Written By Trading Forex News on Wednesday, February 10, 2010 | 1:46 AM
The German government may offer an aid package to Greece and other debt-ridden European nations in an effort to stave off the default concerns that have stunted global markets, according to reports.
The Wall Street Journal, citing unnamed sources, said a loan guarantee plan would be led by Germany but completed along with European Union partners.
The threat of a default in Greece has given investors pause, as the effect would likely ripple to other members of 16-nation euro zone. Other debt-choked nations in the bloc include Portugal, Spain, Ireland and Italy.
European Union officials are set to meet Thursday to discuss the economy, and Greece is expected to be a major topic on the docket.
In December, Greece's credit rating was downgraded. S&P's move came after health care companies complained that the country was behind on payments related to its public health system.
Investors across the globe have been trying to digest what impact such a crisis would have on the nascent signs of recovery, and ripple-effect fears have sent worldwide markets lower.

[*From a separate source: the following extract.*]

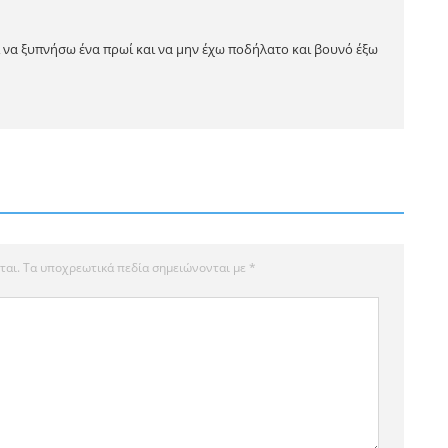
ι να ξυπνήσω ένα πρωί και να μην έχω ποδήλατο και βουνό έξω
ται.
Τα υποχρεωτικά πεδία σημειώνονται με
*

The WSJ article said Germany's finance minister, Wolfgang Schaeuble, has discussed the aid idea in with European Central Bank President Jean-Claude Trichet.
But earlier Tuesday, Reuters reported that German government spokesman Ulrich Wilhelm called reports that a decision was already in effect "unfounded."
A bailout of Greece would mark the first time any EU country rescued a euro zone member.
The U.S. stock market was cheered by the reports of possible Greek aid, as the blue-chip Dow index (INDU) added almost 2% with less than 2 hours left in the session. The euro also rose in late trading.